Work to be completed. The listing below contains a span that opens with the line containing "23: (77, 376, 0.88)" and closes with the line containing "63: (444, 153, 2.03)". Return that span exactly.

++++

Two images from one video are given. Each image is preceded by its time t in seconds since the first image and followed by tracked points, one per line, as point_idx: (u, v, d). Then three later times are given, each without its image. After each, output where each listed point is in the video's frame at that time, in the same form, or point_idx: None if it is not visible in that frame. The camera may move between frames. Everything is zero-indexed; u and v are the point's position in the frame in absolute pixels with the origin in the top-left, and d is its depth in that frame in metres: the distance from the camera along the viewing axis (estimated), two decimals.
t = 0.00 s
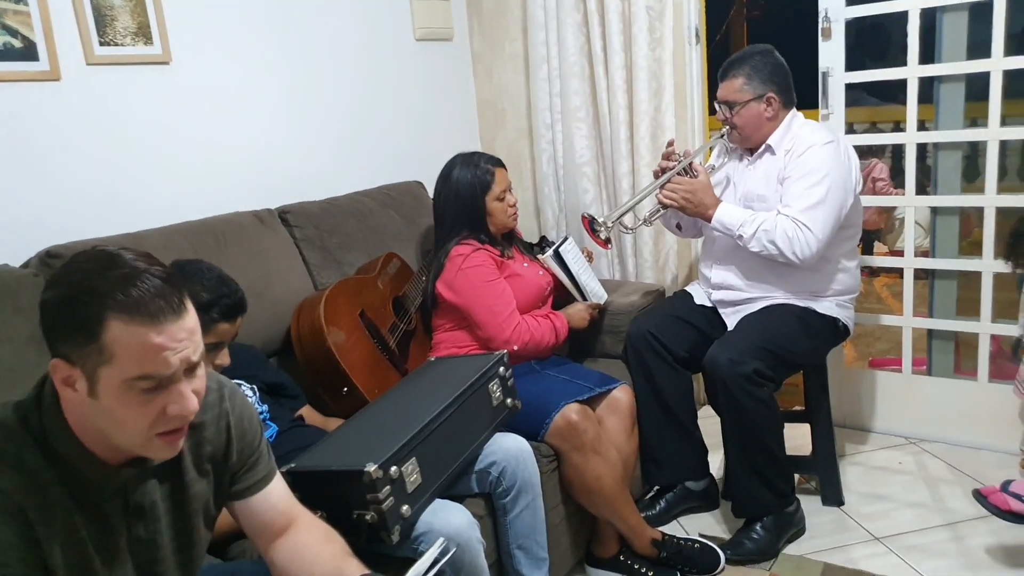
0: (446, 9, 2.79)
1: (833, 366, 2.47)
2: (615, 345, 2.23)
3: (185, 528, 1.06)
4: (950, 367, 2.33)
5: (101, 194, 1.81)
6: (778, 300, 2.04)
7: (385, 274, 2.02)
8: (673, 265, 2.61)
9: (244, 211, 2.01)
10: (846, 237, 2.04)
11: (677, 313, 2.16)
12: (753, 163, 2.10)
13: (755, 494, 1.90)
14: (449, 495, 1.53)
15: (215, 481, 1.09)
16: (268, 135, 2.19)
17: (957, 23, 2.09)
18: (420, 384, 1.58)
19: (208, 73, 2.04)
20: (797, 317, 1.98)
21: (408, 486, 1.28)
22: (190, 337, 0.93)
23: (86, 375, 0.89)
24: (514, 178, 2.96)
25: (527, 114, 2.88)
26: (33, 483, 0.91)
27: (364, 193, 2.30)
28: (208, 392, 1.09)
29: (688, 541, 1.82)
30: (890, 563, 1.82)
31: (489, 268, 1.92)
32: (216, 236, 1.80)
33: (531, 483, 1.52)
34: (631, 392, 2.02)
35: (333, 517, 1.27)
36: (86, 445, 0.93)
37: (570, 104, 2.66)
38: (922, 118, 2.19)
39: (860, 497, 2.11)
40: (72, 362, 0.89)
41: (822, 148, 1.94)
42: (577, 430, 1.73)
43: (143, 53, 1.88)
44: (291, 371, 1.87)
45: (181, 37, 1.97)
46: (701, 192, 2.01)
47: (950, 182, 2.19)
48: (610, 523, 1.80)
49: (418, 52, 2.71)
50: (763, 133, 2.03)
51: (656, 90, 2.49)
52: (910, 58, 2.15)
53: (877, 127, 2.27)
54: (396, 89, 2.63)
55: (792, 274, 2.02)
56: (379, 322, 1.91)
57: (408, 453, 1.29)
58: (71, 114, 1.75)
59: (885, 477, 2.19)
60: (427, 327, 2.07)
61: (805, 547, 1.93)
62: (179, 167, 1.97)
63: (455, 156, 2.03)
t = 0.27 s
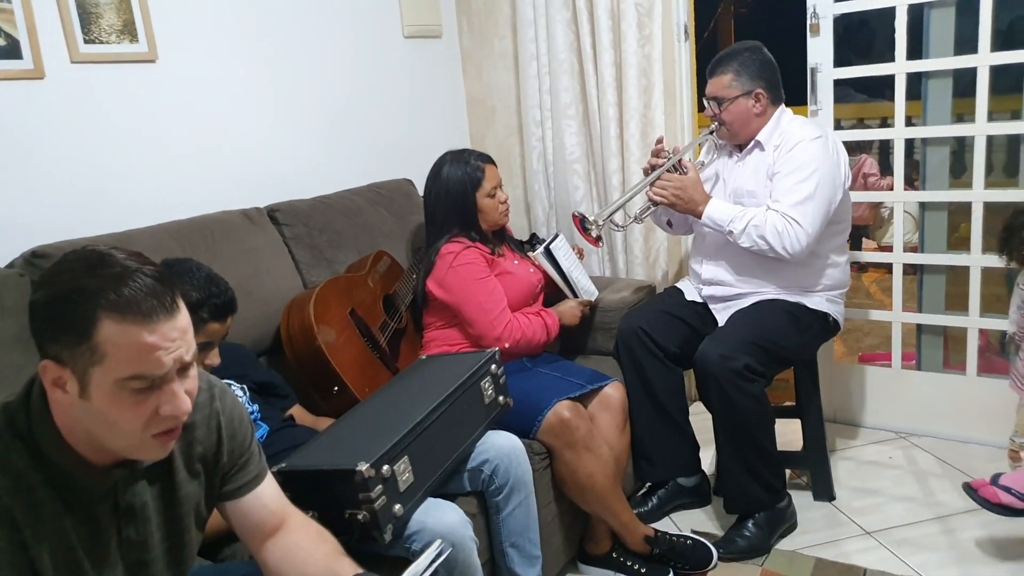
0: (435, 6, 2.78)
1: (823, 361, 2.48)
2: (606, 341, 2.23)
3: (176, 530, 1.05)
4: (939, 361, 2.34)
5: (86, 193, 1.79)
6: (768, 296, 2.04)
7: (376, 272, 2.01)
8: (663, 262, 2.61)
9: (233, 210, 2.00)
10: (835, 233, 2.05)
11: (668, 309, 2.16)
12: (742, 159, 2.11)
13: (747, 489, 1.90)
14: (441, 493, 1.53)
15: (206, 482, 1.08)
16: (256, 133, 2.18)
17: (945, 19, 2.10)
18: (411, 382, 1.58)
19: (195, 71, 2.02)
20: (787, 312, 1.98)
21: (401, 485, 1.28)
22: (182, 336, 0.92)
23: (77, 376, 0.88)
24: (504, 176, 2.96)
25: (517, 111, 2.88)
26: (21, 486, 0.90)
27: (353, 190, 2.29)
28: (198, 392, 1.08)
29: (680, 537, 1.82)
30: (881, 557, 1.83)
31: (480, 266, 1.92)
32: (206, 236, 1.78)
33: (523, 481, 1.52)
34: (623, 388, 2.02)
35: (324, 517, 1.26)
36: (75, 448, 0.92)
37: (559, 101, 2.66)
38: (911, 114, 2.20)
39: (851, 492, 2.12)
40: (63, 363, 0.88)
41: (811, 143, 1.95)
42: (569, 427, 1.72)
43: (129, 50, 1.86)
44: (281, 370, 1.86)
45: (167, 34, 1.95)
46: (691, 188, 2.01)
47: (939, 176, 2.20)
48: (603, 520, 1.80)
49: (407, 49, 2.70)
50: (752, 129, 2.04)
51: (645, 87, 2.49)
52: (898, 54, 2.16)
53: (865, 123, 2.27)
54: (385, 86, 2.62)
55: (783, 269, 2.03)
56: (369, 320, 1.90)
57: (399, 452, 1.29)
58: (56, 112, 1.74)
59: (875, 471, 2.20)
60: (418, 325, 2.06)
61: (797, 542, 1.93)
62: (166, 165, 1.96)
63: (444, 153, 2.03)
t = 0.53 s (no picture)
0: (421, 5, 2.76)
1: (815, 355, 2.49)
2: (599, 338, 2.23)
3: (167, 537, 1.04)
4: (931, 353, 2.35)
5: (72, 197, 1.77)
6: (760, 291, 2.04)
7: (366, 273, 1.99)
8: (654, 258, 2.61)
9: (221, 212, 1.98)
10: (826, 227, 2.05)
11: (660, 305, 2.16)
12: (732, 154, 2.11)
13: (742, 485, 1.90)
14: (435, 494, 1.52)
15: (197, 488, 1.07)
16: (243, 135, 2.16)
17: (931, 11, 2.10)
18: (403, 383, 1.57)
19: (180, 72, 2.00)
20: (779, 307, 1.98)
21: (394, 487, 1.27)
22: (171, 339, 0.91)
23: (65, 380, 0.86)
24: (494, 174, 2.95)
25: (505, 110, 2.87)
26: (9, 494, 0.89)
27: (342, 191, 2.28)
28: (188, 396, 1.06)
29: (675, 534, 1.83)
30: (876, 551, 1.83)
31: (470, 265, 1.91)
32: (195, 239, 1.77)
33: (517, 480, 1.51)
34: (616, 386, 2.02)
35: (318, 520, 1.25)
36: (64, 454, 0.91)
37: (548, 99, 2.65)
38: (899, 108, 2.20)
39: (845, 485, 2.12)
40: (50, 368, 0.86)
41: (801, 137, 1.95)
42: (563, 425, 1.72)
43: (114, 54, 1.84)
44: (272, 373, 1.84)
45: (152, 37, 1.94)
46: (683, 184, 2.01)
47: (928, 169, 2.21)
48: (598, 518, 1.79)
49: (394, 49, 2.68)
50: (742, 124, 2.03)
51: (634, 84, 2.48)
52: (885, 47, 2.16)
53: (853, 117, 2.28)
54: (372, 86, 2.60)
55: (775, 264, 2.03)
56: (360, 322, 1.89)
57: (393, 453, 1.28)
58: (41, 117, 1.72)
59: (869, 464, 2.20)
60: (409, 326, 2.05)
61: (793, 537, 1.93)
62: (153, 169, 1.94)
63: (433, 152, 2.02)
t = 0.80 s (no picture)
0: (411, 3, 2.75)
1: (809, 350, 2.49)
2: (593, 336, 2.22)
3: (159, 542, 1.03)
4: (925, 346, 2.35)
5: (61, 201, 1.76)
6: (754, 287, 2.04)
7: (358, 274, 1.98)
8: (648, 255, 2.60)
9: (211, 215, 1.97)
10: (822, 222, 2.05)
11: (654, 302, 2.15)
12: (727, 151, 2.10)
13: (738, 481, 1.90)
14: (430, 495, 1.51)
15: (189, 492, 1.06)
16: (232, 136, 2.15)
17: (921, 5, 2.10)
18: (396, 384, 1.56)
19: (168, 74, 1.99)
20: (773, 302, 1.98)
21: (389, 488, 1.26)
22: (160, 340, 0.90)
23: (52, 385, 0.85)
24: (486, 173, 2.94)
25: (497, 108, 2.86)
26: None
27: (334, 192, 2.27)
28: (178, 401, 1.06)
29: (672, 531, 1.82)
30: (873, 545, 1.83)
31: (463, 265, 1.90)
32: (185, 241, 1.76)
33: (513, 480, 1.51)
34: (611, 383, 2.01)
35: (312, 523, 1.24)
36: (52, 461, 0.90)
37: (539, 97, 2.64)
38: (890, 102, 2.20)
39: (841, 480, 2.12)
40: (37, 373, 0.85)
41: (798, 133, 1.94)
42: (558, 424, 1.71)
43: (101, 55, 1.83)
44: (265, 375, 1.83)
45: (140, 38, 1.92)
46: (680, 182, 2.00)
47: (919, 162, 2.21)
48: (594, 516, 1.79)
49: (384, 49, 2.67)
50: (736, 121, 2.03)
51: (625, 81, 2.48)
52: (875, 41, 2.16)
53: (845, 112, 2.28)
54: (362, 86, 2.59)
55: (770, 260, 2.02)
56: (353, 323, 1.88)
57: (387, 454, 1.27)
58: (27, 120, 1.70)
59: (865, 458, 2.20)
60: (402, 326, 2.04)
61: (789, 532, 1.93)
62: (143, 171, 1.93)
63: (424, 152, 2.01)
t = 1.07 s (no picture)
0: (393, 2, 2.74)
1: (793, 346, 2.50)
2: (578, 334, 2.22)
3: (136, 548, 1.01)
4: (907, 342, 2.37)
5: (37, 203, 1.73)
6: (739, 284, 2.04)
7: (341, 274, 1.97)
8: (632, 253, 2.60)
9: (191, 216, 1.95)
10: (809, 220, 2.06)
11: (638, 301, 2.15)
12: (713, 150, 2.11)
13: (723, 478, 1.90)
14: (414, 496, 1.50)
15: (167, 497, 1.05)
16: (213, 136, 2.13)
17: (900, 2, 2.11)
18: (379, 385, 1.55)
19: (147, 74, 1.96)
20: (757, 299, 1.98)
21: (371, 491, 1.25)
22: (134, 342, 0.89)
23: (23, 390, 0.84)
24: (470, 173, 2.93)
25: (480, 107, 2.85)
26: None
27: (316, 192, 2.25)
28: (155, 404, 1.04)
29: (657, 529, 1.82)
30: (857, 540, 1.84)
31: (447, 265, 1.89)
32: (164, 243, 1.74)
33: (497, 479, 1.50)
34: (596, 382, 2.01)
35: (294, 527, 1.23)
36: (25, 466, 0.89)
37: (523, 96, 2.64)
38: (871, 100, 2.22)
39: (826, 476, 2.13)
40: (8, 378, 0.84)
41: (785, 132, 1.95)
42: (543, 423, 1.71)
43: (78, 56, 1.81)
44: (247, 377, 1.82)
45: (117, 38, 1.90)
46: (669, 183, 2.00)
47: (900, 159, 2.22)
48: (580, 515, 1.79)
49: (367, 48, 2.66)
50: (723, 119, 2.04)
51: (608, 79, 2.47)
52: (856, 38, 2.17)
53: (828, 110, 2.29)
54: (344, 85, 2.57)
55: (754, 258, 2.03)
56: (336, 324, 1.87)
57: (369, 456, 1.26)
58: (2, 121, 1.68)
59: (849, 454, 2.21)
60: (385, 326, 2.03)
61: (774, 528, 1.94)
62: (121, 173, 1.90)
63: (407, 151, 2.00)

++++

Output of the task.
23: (77, 376, 0.88)
24: (504, 176, 2.96)
25: (517, 111, 2.88)
26: (21, 486, 0.90)
27: (353, 190, 2.29)
28: (198, 392, 1.08)
29: (680, 537, 1.82)
30: (881, 557, 1.83)
31: (480, 266, 1.92)
32: (206, 236, 1.78)
33: (523, 481, 1.52)
34: (623, 388, 2.02)
35: (324, 517, 1.26)
36: (75, 448, 0.92)
37: (559, 101, 2.66)
38: (911, 114, 2.20)
39: (851, 492, 2.12)
40: (63, 363, 0.88)
41: (811, 143, 1.95)
42: (569, 427, 1.72)
43: (129, 50, 1.86)
44: (281, 370, 1.86)
45: (167, 34, 1.95)
46: (691, 188, 2.01)
47: (939, 176, 2.20)
48: (603, 520, 1.80)
49: (407, 49, 2.70)
50: (752, 129, 2.04)
51: (645, 87, 2.49)
52: (898, 54, 2.16)
53: (865, 123, 2.27)
54: (385, 86, 2.62)
55: (783, 269, 2.03)
56: (369, 320, 1.90)
57: (399, 452, 1.29)
58: (56, 112, 1.74)
59: (875, 471, 2.20)
60: (418, 325, 2.06)
61: (797, 542, 1.93)
62: (166, 165, 1.96)
63: (444, 153, 2.03)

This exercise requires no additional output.